Material for this exercise →
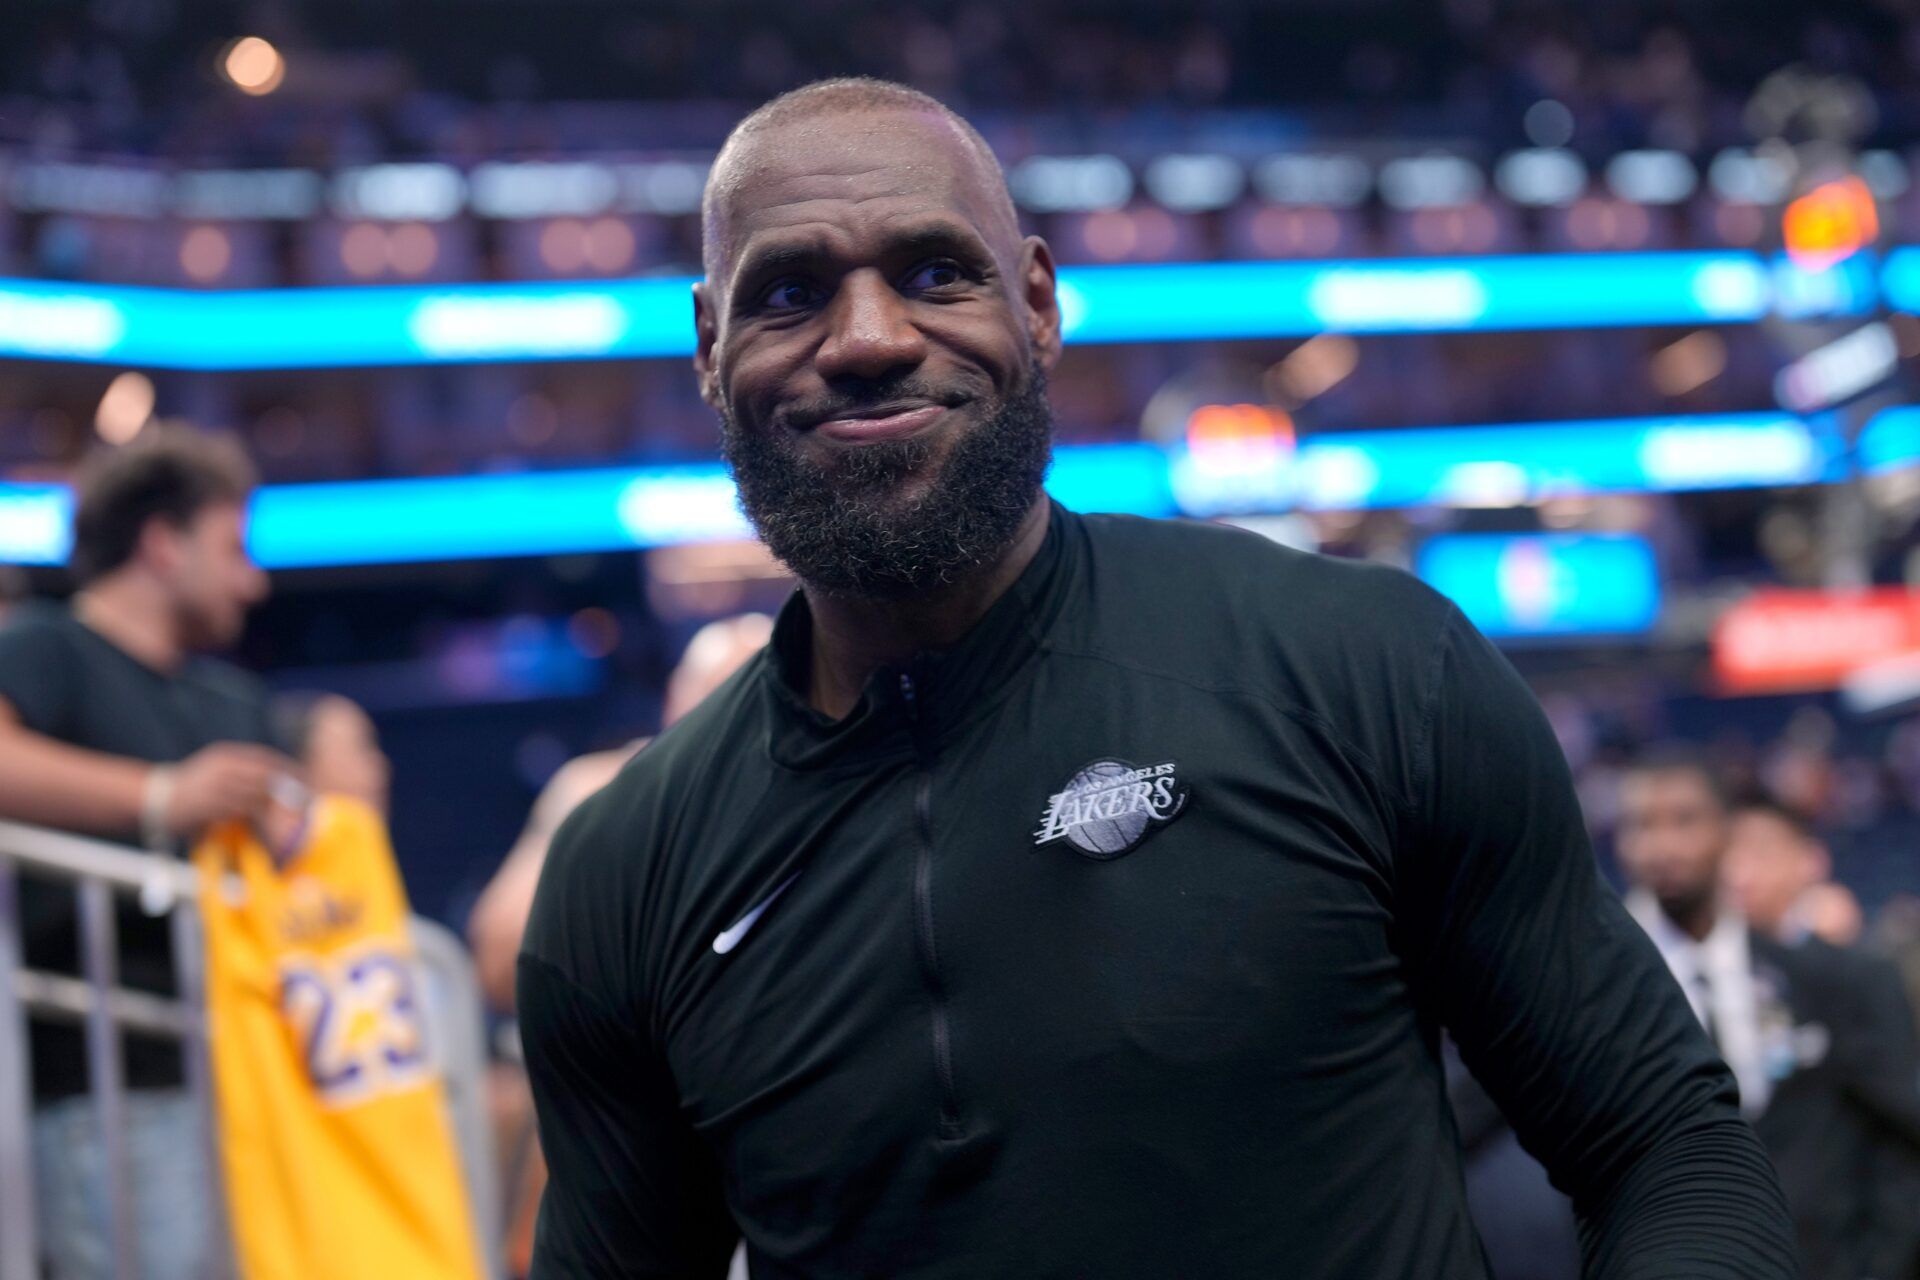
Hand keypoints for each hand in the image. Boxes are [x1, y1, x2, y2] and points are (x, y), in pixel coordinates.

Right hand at [164, 742, 303, 835]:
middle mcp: (224, 767)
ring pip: (258, 793)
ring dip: (278, 804)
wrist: (156, 798)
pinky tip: (271, 823)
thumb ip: (240, 774)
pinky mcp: (212, 805)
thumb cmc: (191, 788)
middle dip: (289, 787)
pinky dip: (260, 816)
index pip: (266, 759)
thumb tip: (271, 784)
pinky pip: (243, 810)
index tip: (305, 777)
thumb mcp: (215, 771)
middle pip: (267, 775)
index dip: (288, 768)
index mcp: (227, 756)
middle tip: (307, 798)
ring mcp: (218, 785)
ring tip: (295, 814)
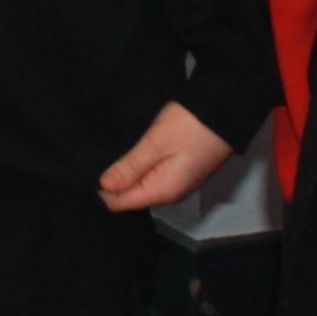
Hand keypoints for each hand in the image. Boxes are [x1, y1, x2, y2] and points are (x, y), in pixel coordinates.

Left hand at [98, 100, 234, 211]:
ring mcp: (177, 182)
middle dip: (114, 181)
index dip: (103, 189)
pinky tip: (132, 151)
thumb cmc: (190, 126)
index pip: (120, 203)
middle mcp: (170, 193)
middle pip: (130, 196)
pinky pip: (152, 176)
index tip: (91, 168)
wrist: (225, 111)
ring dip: (127, 172)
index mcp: (163, 191)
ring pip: (141, 185)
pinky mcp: (181, 170)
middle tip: (99, 155)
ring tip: (113, 150)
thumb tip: (105, 187)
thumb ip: (130, 167)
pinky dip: (140, 166)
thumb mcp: (155, 143)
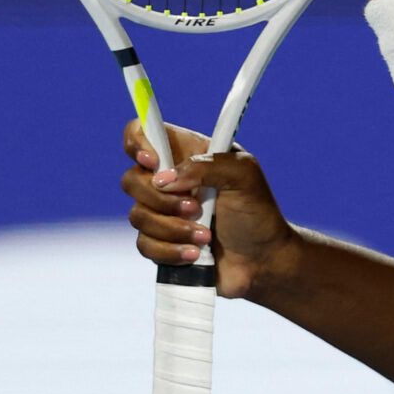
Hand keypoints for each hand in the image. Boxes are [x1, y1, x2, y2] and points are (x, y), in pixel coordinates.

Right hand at [120, 121, 298, 299]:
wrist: (262, 261)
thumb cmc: (256, 213)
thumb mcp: (243, 176)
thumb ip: (206, 165)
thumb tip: (165, 180)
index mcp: (185, 154)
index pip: (143, 132)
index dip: (137, 142)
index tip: (153, 162)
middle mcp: (168, 181)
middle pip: (131, 179)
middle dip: (161, 199)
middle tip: (196, 208)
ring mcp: (162, 213)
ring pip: (137, 216)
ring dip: (173, 229)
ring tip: (206, 236)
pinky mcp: (160, 243)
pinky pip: (144, 245)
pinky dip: (170, 251)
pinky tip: (195, 253)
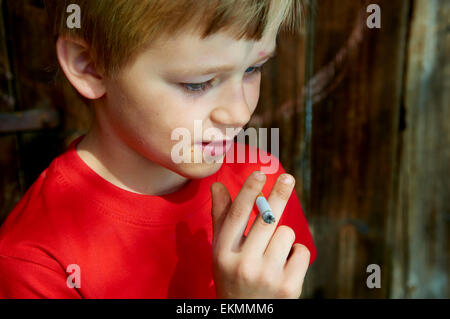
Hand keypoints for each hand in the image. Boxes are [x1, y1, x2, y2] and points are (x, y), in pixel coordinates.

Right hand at [210, 171, 310, 297]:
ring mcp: (267, 277)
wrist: (244, 316)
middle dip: (279, 194)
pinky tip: (285, 265)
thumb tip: (217, 185)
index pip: (237, 215)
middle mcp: (243, 265)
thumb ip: (221, 218)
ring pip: (286, 233)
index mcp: (223, 253)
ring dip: (283, 236)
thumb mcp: (220, 252)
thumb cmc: (232, 276)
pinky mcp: (289, 288)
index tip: (259, 173)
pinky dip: (296, 253)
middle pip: (267, 219)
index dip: (249, 191)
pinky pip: (301, 251)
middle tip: (288, 178)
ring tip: (273, 252)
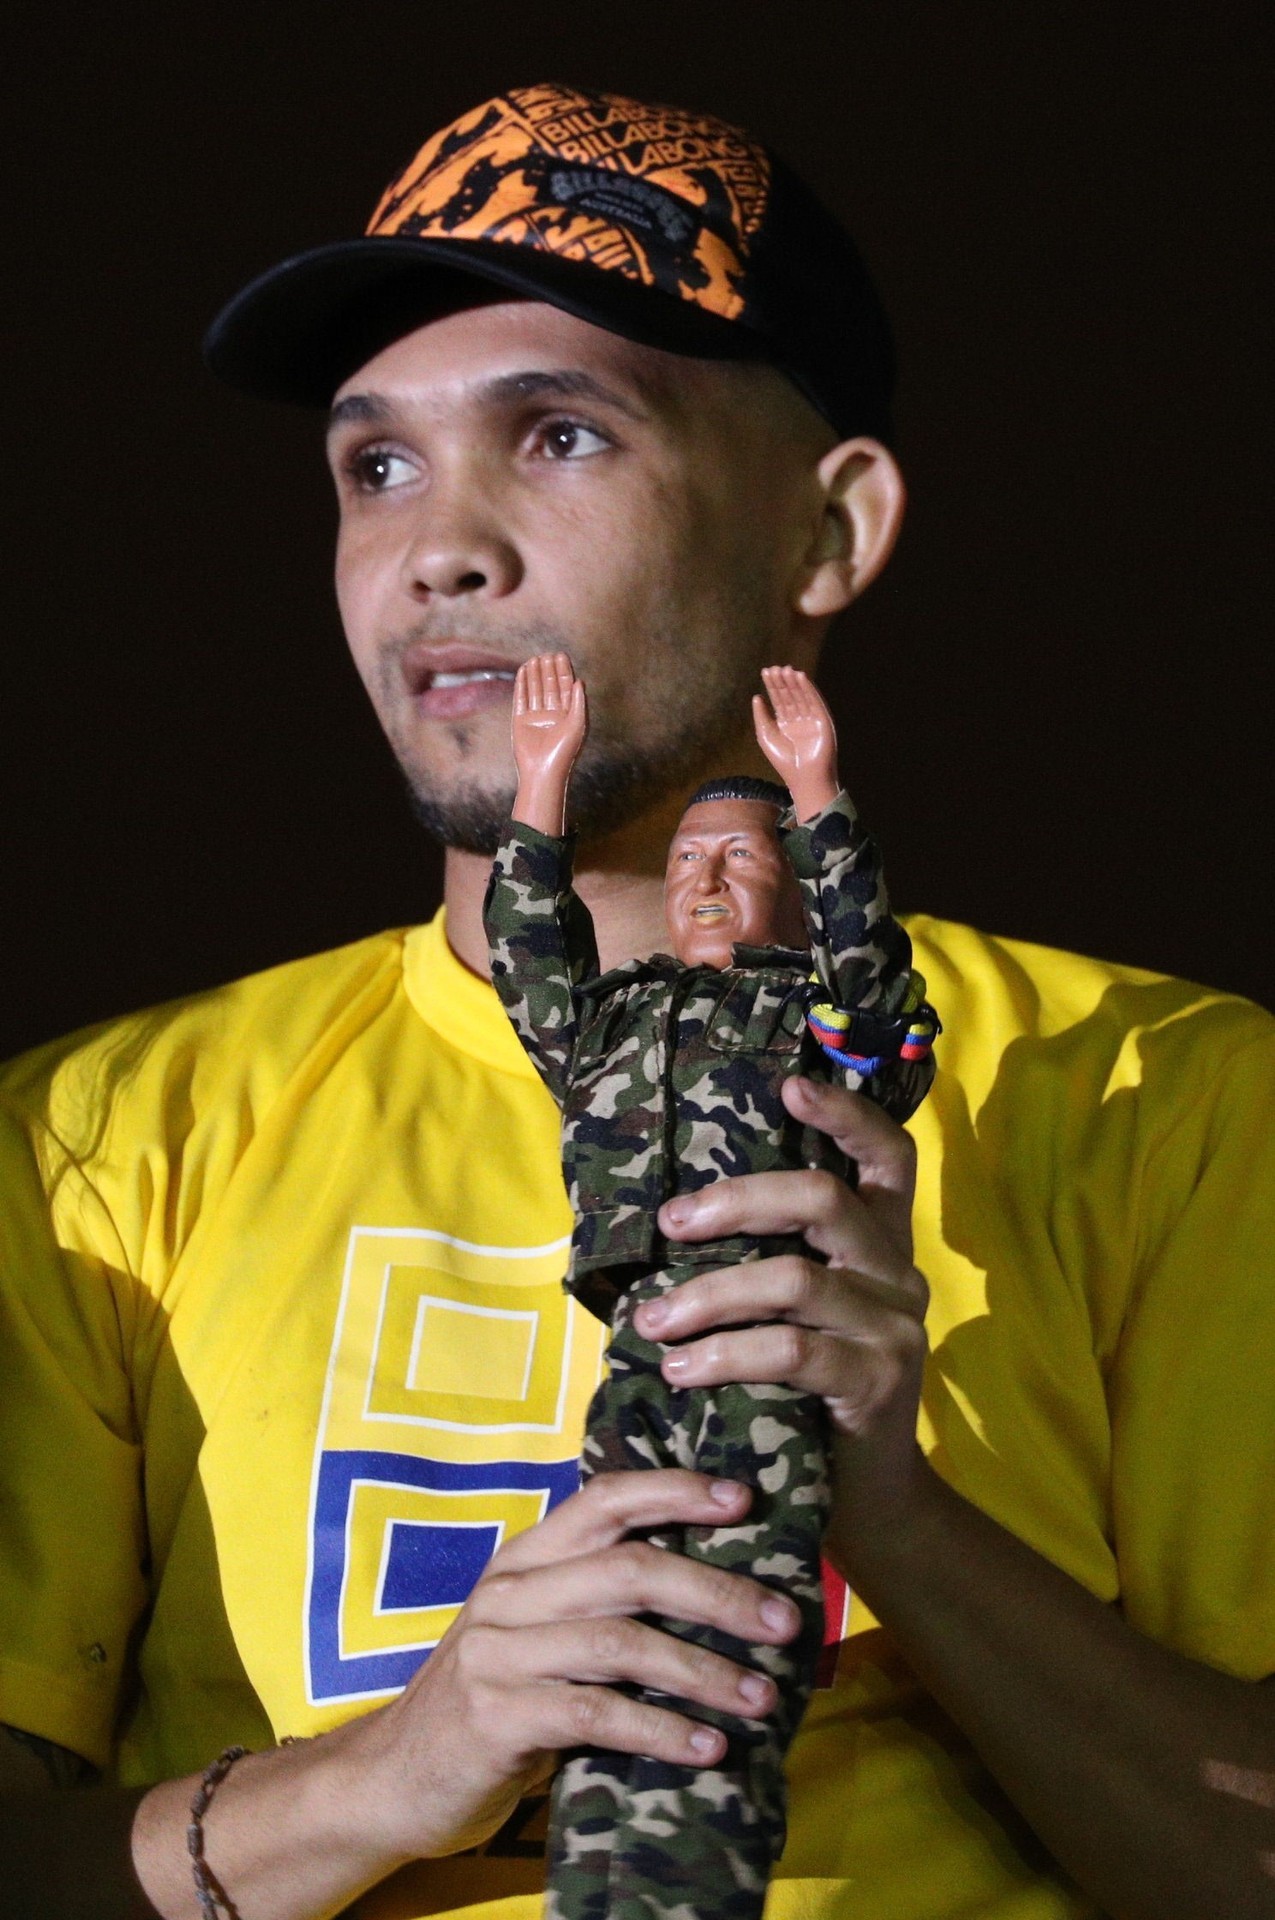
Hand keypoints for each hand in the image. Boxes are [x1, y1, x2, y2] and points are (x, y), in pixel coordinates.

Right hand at [368, 1471, 801, 1860]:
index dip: (676, 1491)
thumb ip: (599, 1606)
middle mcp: (511, 1591)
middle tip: (784, 1622)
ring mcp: (498, 1650)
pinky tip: (705, 1748)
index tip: (745, 1498)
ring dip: (703, 1671)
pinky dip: (660, 1728)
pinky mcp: (496, 1713)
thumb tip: (718, 1592)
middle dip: (717, 1593)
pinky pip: (595, 1713)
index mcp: (525, 1557)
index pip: (605, 1499)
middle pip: (630, 1570)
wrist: (396, 1778)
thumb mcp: (538, 1635)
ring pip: (621, 1641)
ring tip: (761, 1697)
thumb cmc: (494, 1701)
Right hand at [510, 652, 587, 834]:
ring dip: (535, 674)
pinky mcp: (521, 721)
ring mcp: (536, 717)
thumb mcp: (578, 725)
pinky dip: (522, 685)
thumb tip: (579, 681)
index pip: (566, 687)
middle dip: (549, 670)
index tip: (560, 655)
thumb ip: (579, 702)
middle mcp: (553, 714)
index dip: (563, 671)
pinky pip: (521, 699)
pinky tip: (523, 671)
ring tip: (535, 658)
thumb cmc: (564, 751)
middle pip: (550, 686)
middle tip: (547, 654)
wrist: (543, 771)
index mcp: (569, 714)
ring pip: (536, 690)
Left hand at [635, 1077, 931, 1560]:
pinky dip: (725, 1354)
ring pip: (796, 1277)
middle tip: (671, 1223)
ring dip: (710, 1295)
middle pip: (826, 1200)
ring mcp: (895, 1330)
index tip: (790, 1086)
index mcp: (881, 1243)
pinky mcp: (877, 1386)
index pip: (888, 1156)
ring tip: (654, 1322)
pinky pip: (793, 1351)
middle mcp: (898, 1274)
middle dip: (737, 1201)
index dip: (847, 1113)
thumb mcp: (794, 1317)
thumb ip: (761, 1263)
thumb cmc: (803, 1396)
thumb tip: (666, 1216)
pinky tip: (681, 1371)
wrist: (866, 1508)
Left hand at [751, 666, 839, 821]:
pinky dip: (809, 689)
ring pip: (802, 696)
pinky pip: (815, 701)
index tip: (766, 671)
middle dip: (782, 681)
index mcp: (785, 723)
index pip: (779, 699)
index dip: (773, 686)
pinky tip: (801, 677)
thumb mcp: (766, 736)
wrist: (803, 778)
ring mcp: (812, 719)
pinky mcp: (823, 721)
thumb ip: (761, 716)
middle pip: (790, 695)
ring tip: (786, 669)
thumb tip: (756, 696)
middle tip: (774, 668)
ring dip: (794, 682)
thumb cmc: (783, 761)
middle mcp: (799, 719)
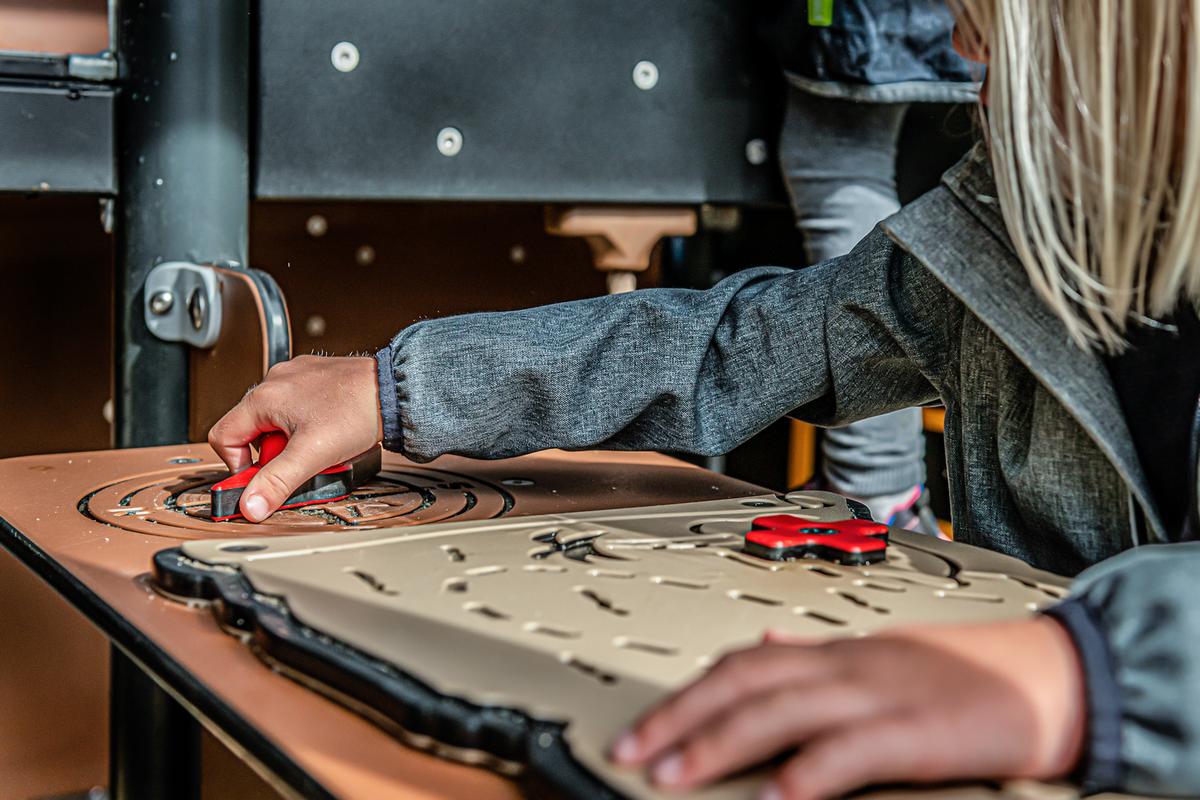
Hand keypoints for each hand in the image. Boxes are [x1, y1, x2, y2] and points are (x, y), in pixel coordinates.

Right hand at [208, 355, 382, 521]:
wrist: (396, 389)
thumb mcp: (312, 455)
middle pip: (252, 429)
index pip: (224, 436)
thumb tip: (250, 505)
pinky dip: (309, 426)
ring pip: (278, 419)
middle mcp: (277, 381)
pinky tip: (331, 433)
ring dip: (292, 441)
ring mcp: (298, 377)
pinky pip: (300, 408)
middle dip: (273, 454)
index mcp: (264, 397)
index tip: (259, 479)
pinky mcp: (318, 378)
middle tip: (299, 463)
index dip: (237, 464)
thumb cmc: (358, 410)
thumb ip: (277, 482)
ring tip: (319, 447)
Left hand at [610, 618, 1084, 799]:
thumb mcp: (884, 654)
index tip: (645, 724)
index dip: (689, 692)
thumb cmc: (969, 673)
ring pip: (781, 709)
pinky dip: (806, 775)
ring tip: (673, 775)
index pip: (744, 661)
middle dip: (681, 716)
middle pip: (745, 680)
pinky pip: (849, 751)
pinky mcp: (918, 730)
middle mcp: (848, 664)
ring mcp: (881, 693)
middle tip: (632, 750)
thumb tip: (769, 641)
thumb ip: (822, 655)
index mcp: (838, 651)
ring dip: (720, 742)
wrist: (1054, 673)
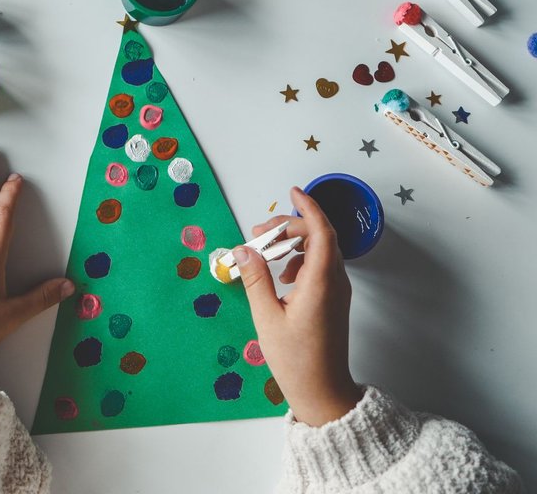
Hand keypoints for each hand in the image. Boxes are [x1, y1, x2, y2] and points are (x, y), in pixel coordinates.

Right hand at [234, 187, 363, 426]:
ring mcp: (338, 291)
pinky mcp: (334, 300)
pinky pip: (320, 267)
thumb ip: (255, 279)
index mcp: (320, 282)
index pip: (321, 232)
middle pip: (319, 238)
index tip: (292, 192)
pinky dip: (300, 260)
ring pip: (320, 252)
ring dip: (294, 244)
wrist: (323, 390)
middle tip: (259, 234)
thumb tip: (243, 249)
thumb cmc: (295, 358)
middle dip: (289, 228)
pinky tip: (280, 276)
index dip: (308, 208)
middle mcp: (335, 282)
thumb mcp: (266, 317)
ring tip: (265, 253)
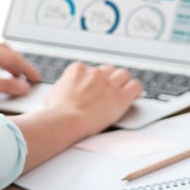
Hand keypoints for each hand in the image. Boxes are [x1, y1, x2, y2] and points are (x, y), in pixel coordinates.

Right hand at [13, 62, 141, 172]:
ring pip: (124, 74)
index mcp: (78, 70)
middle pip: (109, 69)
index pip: (92, 69)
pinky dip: (135, 90)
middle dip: (109, 79)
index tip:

What you will do → When you reach the line containing "thumb mcp: (312, 455)" in the data above, start copying exactly, and stop after the line containing "wrist: (1054, 673)".

Output below →
thumb mcp: (312, 455)
middle pip: (252, 429)
index pip: (224, 436)
thumb tip: (250, 505)
pinky dip: (309, 426)
ring pip: (278, 419)
middle mcp: (277, 381)
pinky tip: (331, 433)
ring dip: (292, 441)
ring mcp: (298, 377)
pinky pip: (300, 408)
middle dip: (273, 454)
index mcp: (264, 397)
index tip: (259, 479)
pinky mcp: (318, 378)
middle tip: (299, 463)
index dip: (237, 464)
thumb cmc: (358, 410)
thumb ip: (277, 482)
ring tip: (319, 447)
Left hand at [610, 618, 1084, 799]:
thumb mcp: (884, 654)
index tip: (645, 724)
index dip: (689, 692)
thumb cmc: (969, 673)
ring pip: (781, 709)
pinky dip: (806, 775)
ring tip: (673, 775)
index pip: (744, 661)
middle dip: (681, 716)
middle pip: (745, 680)
pinky pip: (849, 751)
pinky mcp: (918, 730)
middle mcp: (848, 664)
ring mcp: (881, 693)
middle tip: (632, 750)
thumb tip: (769, 641)
thumb ip: (822, 655)
index mcp: (838, 651)
ring dip: (720, 742)
wrist: (1054, 673)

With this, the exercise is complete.